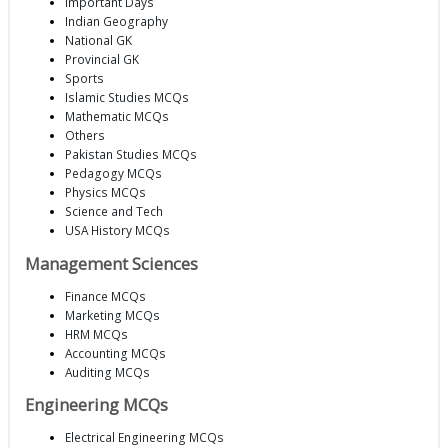
Important Days
Indian Geography
National GK
Provincial GK
Sports
Islamic Studies MCQs
Mathematic MCQs
Others
Pakistan Studies MCQs
Pedagogy MCQs
Physics MCQs
Science and Tech
USA History MCQs
Management Sciences
Finance MCQs
Marketing MCQs
HRM MCQs
Accounting MCQs
Auditing MCQs
Engineering MCQs
Electrical Engineering MCQs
_ _ _ _ _
REQUIRED ACTION — Your answer should be the lines of the records that include the word "Studies".

RESULT FOR THIS EXERCISE —
Islamic Studies MCQs
Pakistan Studies MCQs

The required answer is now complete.